DR. HOOK- Diabetes lawsuits: don't blame the drug for the disease

The Bachelor: Officer & a Gentleman– yuck, please give me a break! How can a soldier and a doctor go onto a game show of marriage, pledge his love to one woman but then marry the hotter woman?

Not everyone in this country can even get married, but you don't see anyone creating legislation against TV marriage game shows or against the 60 percent of Americans getting divorced or against all the congressmen and senators who cheat on their wives. No, no, no! Instead TV has women fighting over one man to marry them. (Egads, I hope all the contestants got their HPV vaccine.) 

 Zsa Zsa Gabor's husband is like 1,000 years old, and he just had to jump into the pot and claim he could be the father of Anna Nicole Smith's surviving daughter. Where was Zsa Zsa in all of this? If she could slap a police officer in the face, you would think she threw the dining room table on her idiot husband?

 The medical world is not much different. Medical researchers are trapped behind beakers and Petri dishes like Yentl was before she dressed like a boy to go to Yeshiva school. So when there can be any chance of stirring controversy over one's research, some take it. Effect of Rosiglitazone on the Risk of Myocardial Infarction and Death from Cardiovascular Causes. NEJM 5/21/07; 356 might be an example of this. But is the news making Avandia into Anthrax?

Avandia, technically Rosiglitazone, is a medication used to treat insulin resistance in Type II Diabetes. It has been clinically proven to improve blood sugar control in type II diabetics and available in the market, like the Prince song, since 1999.

 Since 65 percent of type II diabetics die of cardiovascular reasons, some researchers did a meta-analysis on Avandia. A meta-analysis is not as solid as a randomized clinical trial, but they are interesting because they pool data from a ton of studies to see if there are any associations. 116 studies have been conducted on Avandia. This meta-analysis took 42 of these studies which met their criteria, leaving 15,560 people in the Avandia treated group and 12,283 in the "control" treated group. (Control patients took insulin, sulfonylurea, metformin, and placebo.) Both groups had poor diabetic control upon entry of each study and were followed for at least 24 weeks.
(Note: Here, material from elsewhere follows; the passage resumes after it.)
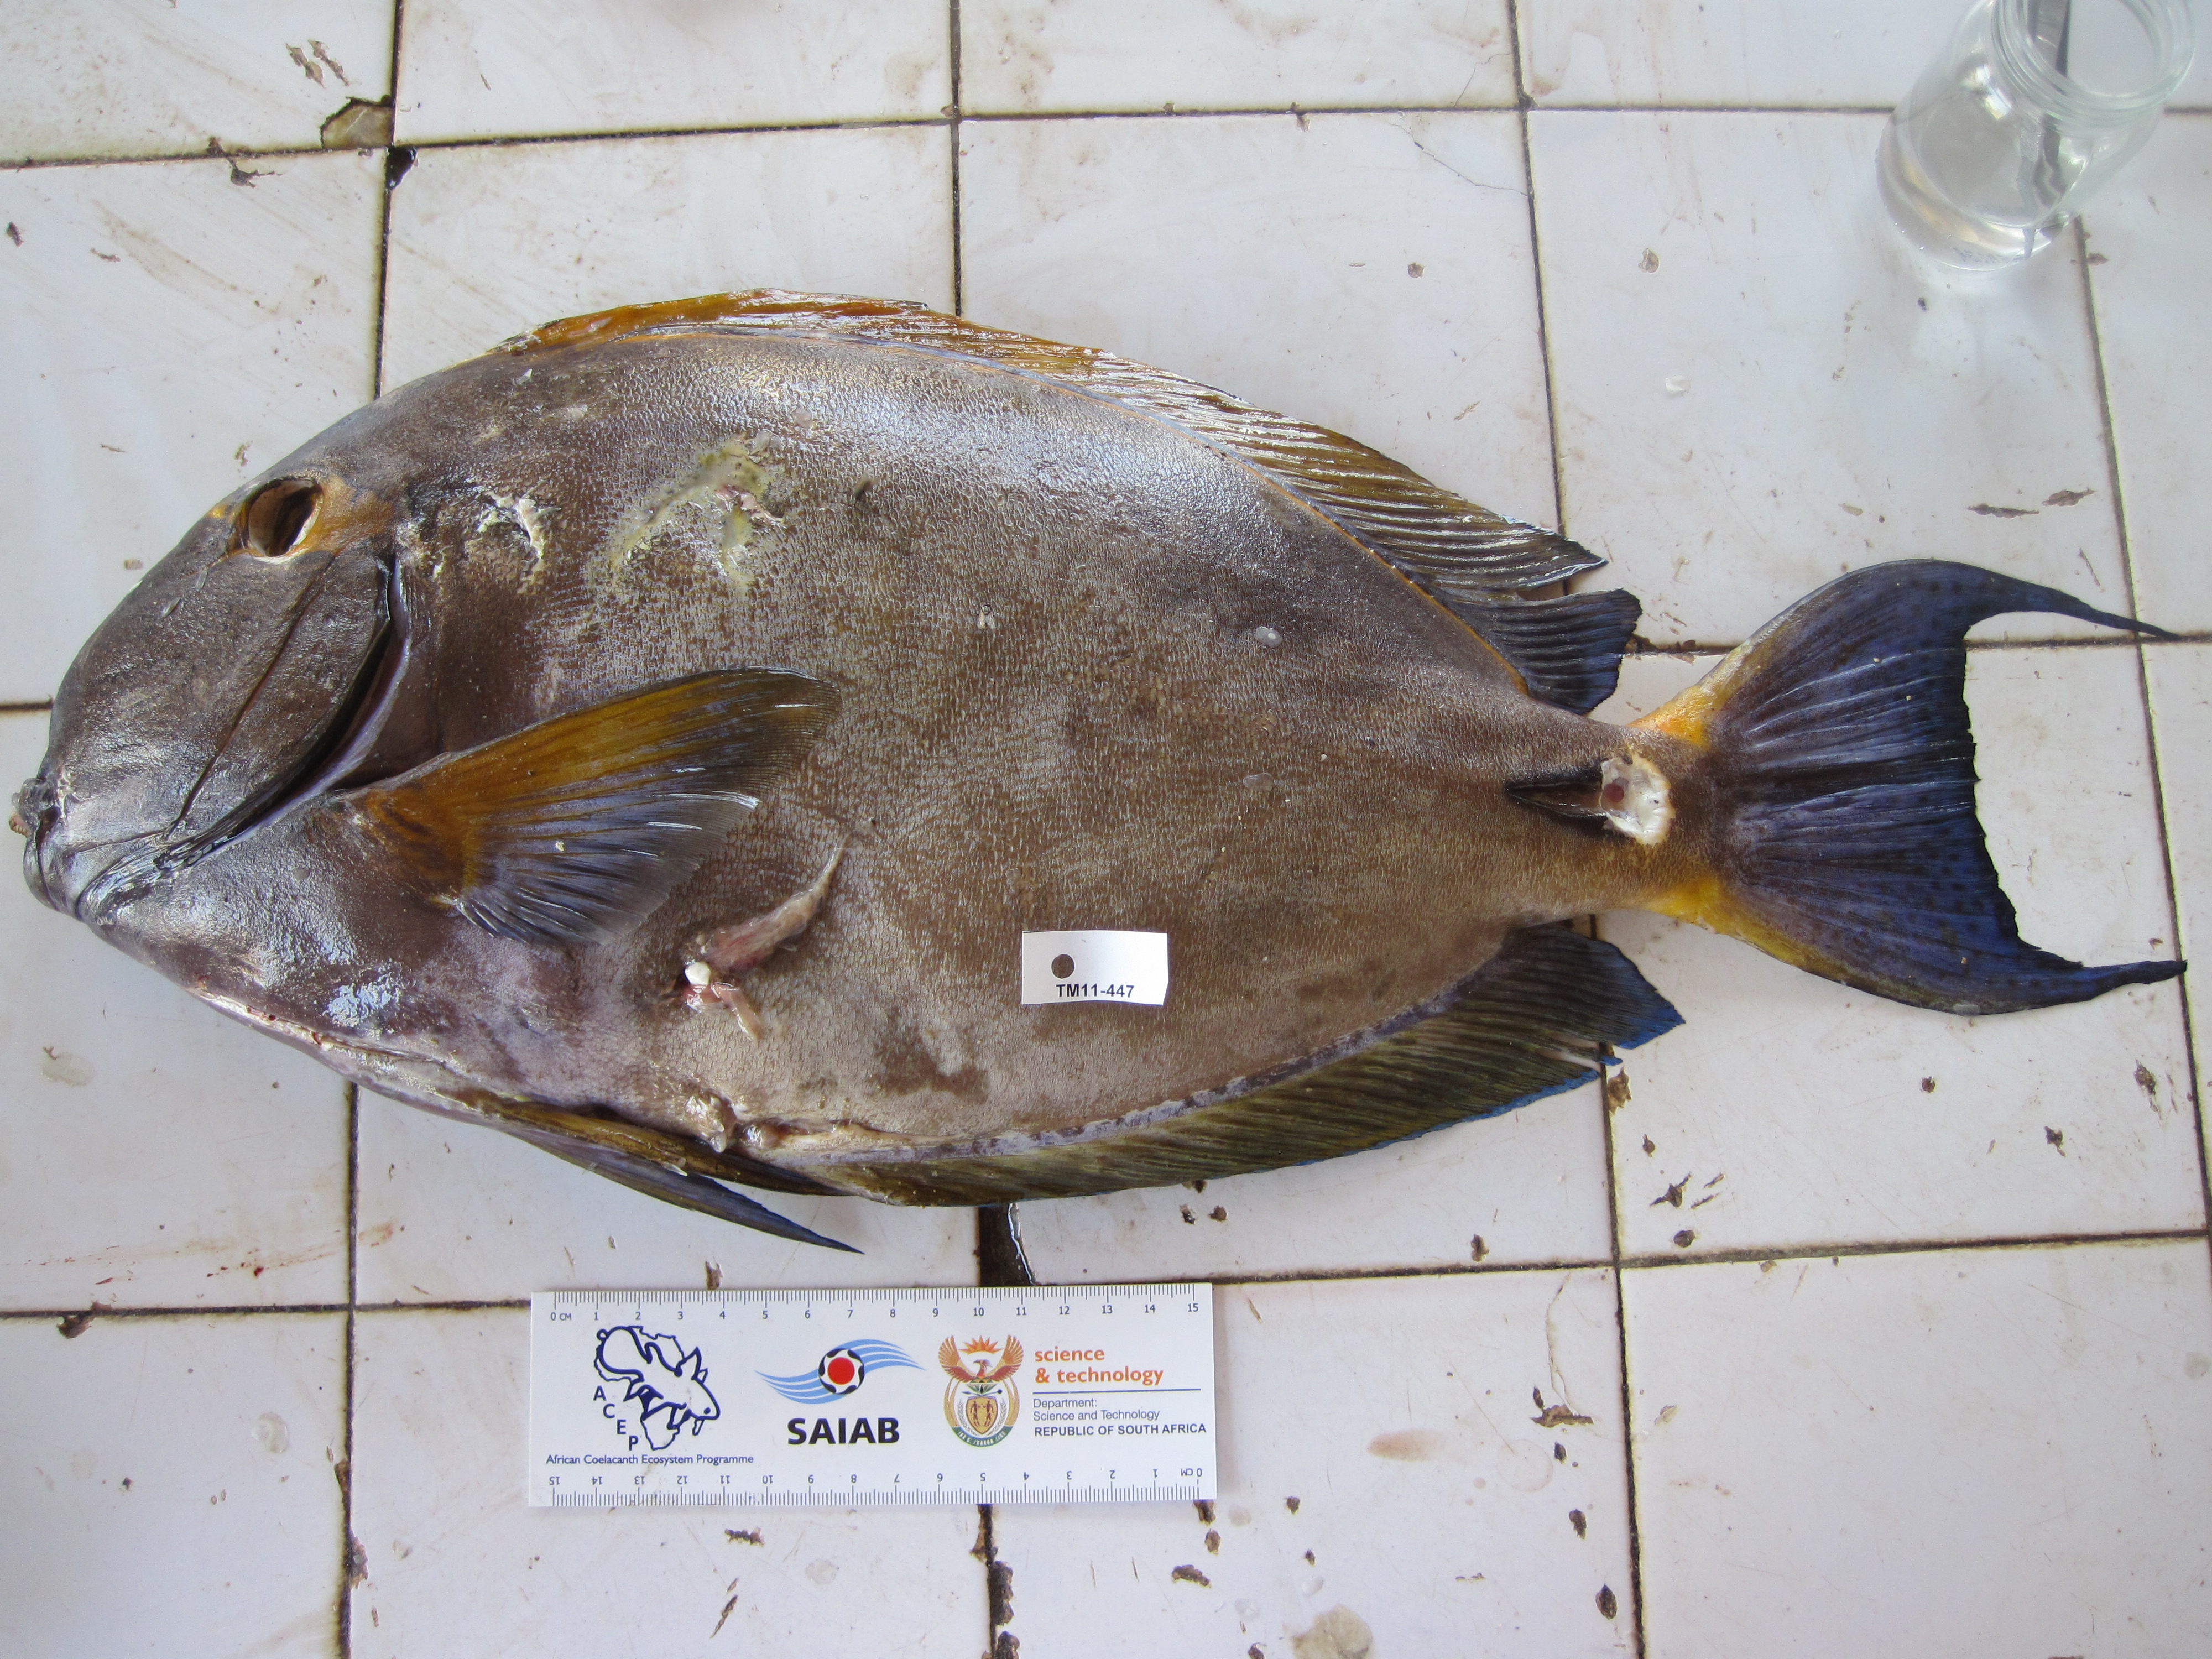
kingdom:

 So in the meta-analysis, they took all this data from the 42 studies and compared the outcomes of MI (myocardial infarction, AKA heart attack) or CV deaths (cardiovascular deaths). Here are the results, Vern.
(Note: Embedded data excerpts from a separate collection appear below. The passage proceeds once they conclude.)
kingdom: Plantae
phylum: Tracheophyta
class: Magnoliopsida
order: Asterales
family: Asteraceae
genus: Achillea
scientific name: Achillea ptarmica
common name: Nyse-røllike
In the Avandia group, there were 86 MIs (0.55%) and in the Control group 72 MIs (0.58%). For cardiovascular deaths, the Avandia group had 39 deaths (0.25%) and the Control group had 22 deaths (0.18%).

Avandia had a 1.43 times increased risk of death due to MI, and that may appear statistically significant. But in epidemiology, 43% increase risk is a weak to mild association. You need something like a 200 to 300 percent increased risk to be considered a strong association. Also if you just look at the numbers, 86 heart attacks out of 15,560 isn't a whole lot in particular vs. 72 heart attacks out of 12,283 controls. And the media are claiming a 64% increase in CV deaths with Avandia– but it is not statistically significant, which means "not proven."
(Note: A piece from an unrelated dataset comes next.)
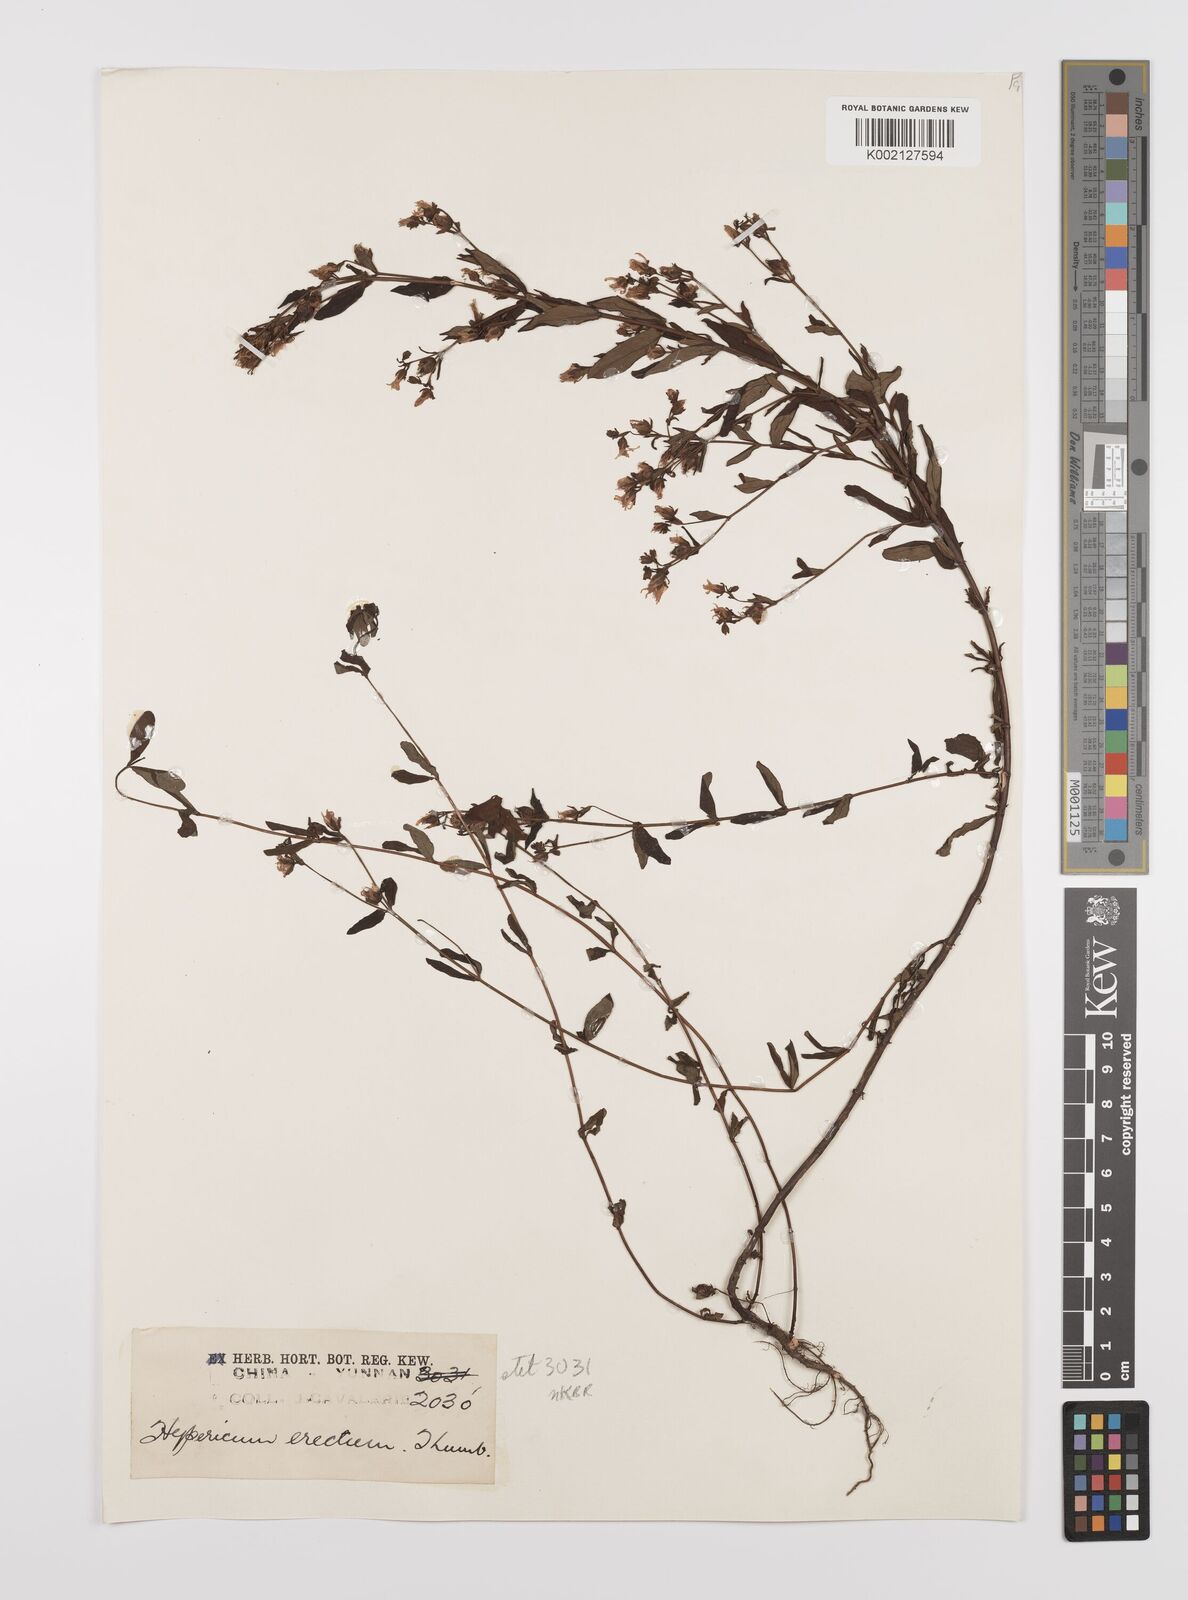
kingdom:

 Already lawyers are advertising, sue, sue, sue! (I wonder if lawyers name their daughters "Sue"?) But isn't the real killer the diabetes itself– and in particular the obesity that causes the type II diabetes? Smoking, lack of exercise, and eating too much aren't sensationalized because Americans don't want to hear it, in particular Tyra Banks. We like the drama of blaming something else during its 15 minutes of infamy.